Syncer - CoreWeave Docs

The Syncer bidirectionally synchronizes the state between Slurm nodes and the respective Kubernetes Pods. It translates various state information into formats understood by each side, such as Ready, Running, or Drain, and allows operations made on either side to update the state of the other. The Syncer is deployed along with each Slurm cluster.

Information flow and reconcile operations

The Syncer has several different flows of information and operations supported.

Slurm drains from Kubernetes

When certain conditions happen on the Kubernetes side that make the respective Slurm node either inoperable or undesired for continued Slurm job scheduling, the Syncer propagates these conditions as a drain on the Slurm node. If the condition clears, the Syncer then removes the drain. A drain from Kubernetes is prefixed with k8s: to indicate within Slurm that the drain originated on the Kubernetes side.

The Syncer will only remove or update drain reasons that are prefixed with k8s:. If a non-prefixed drain is present it will be left as is.

Some of the possible conditions that apply a drain are:

The Kubernetes Pod associated with this Slurm node is not ready.
The Kubernetes Pod associated with this Slurm node has been deleted.
The Kubernetes Pod associated with this Slurm node is pending deletion. See NodeSet Controller.
The Kubernetes Pod associated with this Slurm node is Cordoned. See Pod Controller.

Many Kubernetes-side drains are removed automatically when the originating condition is resolved on the Kubernetes side. If the drain is removed in Slurm before the originating condition is resolved, the Syncer reapplies the drain.

Slurm downed nodes

Nodes in Slurm may be set down by three different routes:

Automatically by the Slurm Controller
Manually by the user from within Slurm
Upon Pod deletion in Kubernetes

When a node is downed, the Syncer will not automatically resume or drain the node. This allows for more flexibility when managing nodes in Slurm. The Slurm controller transitions nodes out of down per the ReturnToService configuration value.

The default (and recommended) configuration of the Slurm chart uses ReturnToService=2, which will automatically resume any down node that starts communicating with the Slurm controller. If this behavior is not desired, then this value should be adjusted. Using a non-default value will require the user to take action within Slurm after a Pod is updated in Kubernetes, before the node will be usable in Slurm.

Slurm node deletion

The Syncer updates the state within Slurm following NodeSlice changes. For example, when nodes are removed from NodeSets, these changes are reflected in the underlying NodeSlice(s). After detecting removed NodeSlice entries, the Syncer requests deletion of the corresponding Slurm nodes. Enable this functionality using the Slurm chart option .syncer.config.syncer.slurmNodeCleanUp.

Slurm Node status

The Syncer converts the current running, responding, and drain Slurm states into conditions and labels on the Pod.
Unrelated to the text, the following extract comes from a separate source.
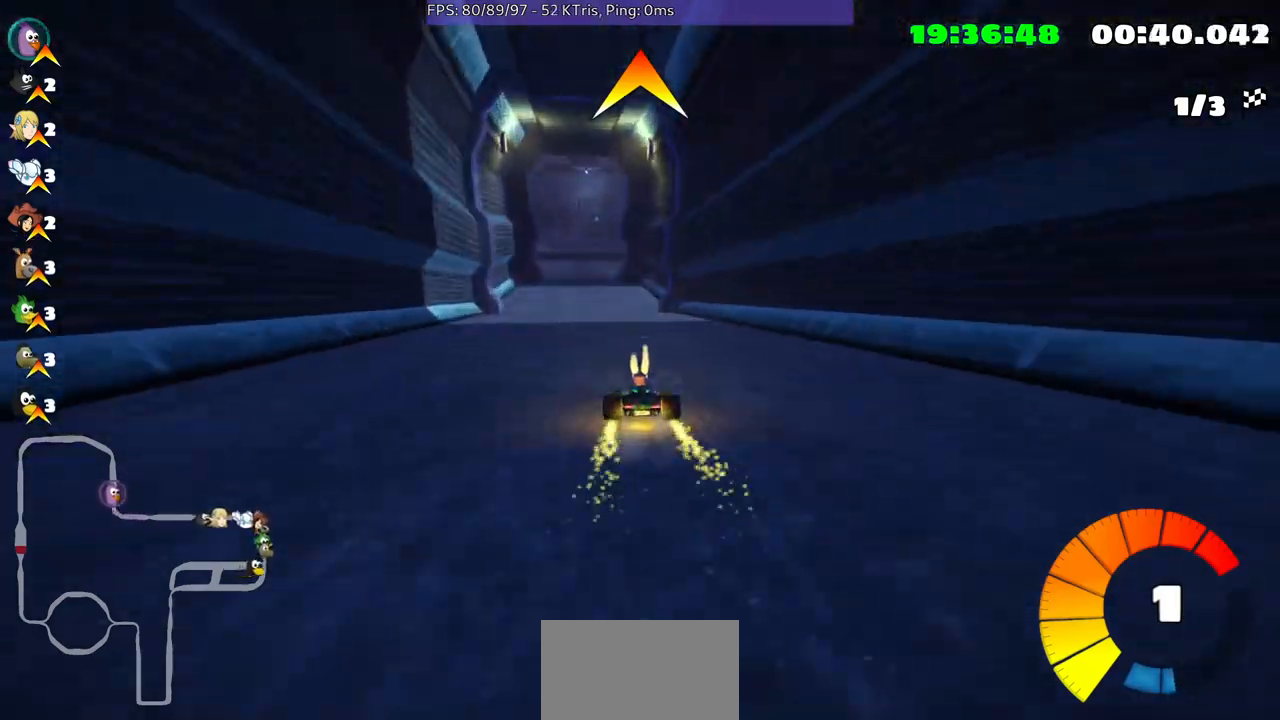
{"buttons": [], "left_stick": "center", "right_stick": "center", "events": [[333, "left_stick", "left"], [500, "left_stick", "center"]]}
The conditions SlurmDrain, SlurmRunning and SlurmNotResponding mirror the state within Slurm. The reason for the drain is propagated into the Message for the SlurmDrain condition. The labels sunk.coreweave.com/running, sunk.coreweave.com/drain, and sunk.coreweave.com/not_responding are there to aid in dashboards that use metrics from kube-state-metrics and are not used for any logic within the Operator or Syncer. If a Slurm node is drained from within Slurm, that will propagate up to the Node as well. See NodeController for more information.

NHC Drain and HPC Verification

While this feature was implemented for CoreWeave’s particular environment, it can be used for similar workflows in other environments.

NHC (Node Health Check) may be used within Slurm, which is often useful to run within prolog or epilog scripts to verify node functionality. CoreWeave Kubernetes HPC verification workflows run similar checks which will trigger un-drain of older NHC failures. The Syncer identifies drains that may be undrained through the presence of verify-undrain anywhere in the nodes’s drain reason. If this string is present, then the HPCVerification condition of the pod is checked to see if a newer verification pass has happened since the drain.

Extra field

Nodes in Slurm have an Extra field which may be used to store additional user specified information. SUNK uses this to store several pieces of information, primarily to provide better visibility within Slurm to conditions on the Kubernetes side. The Syncer manages updating the Extra field to reflect the information. The information is stored as JSON in the Extra field to allow for easy parsing and manipulation.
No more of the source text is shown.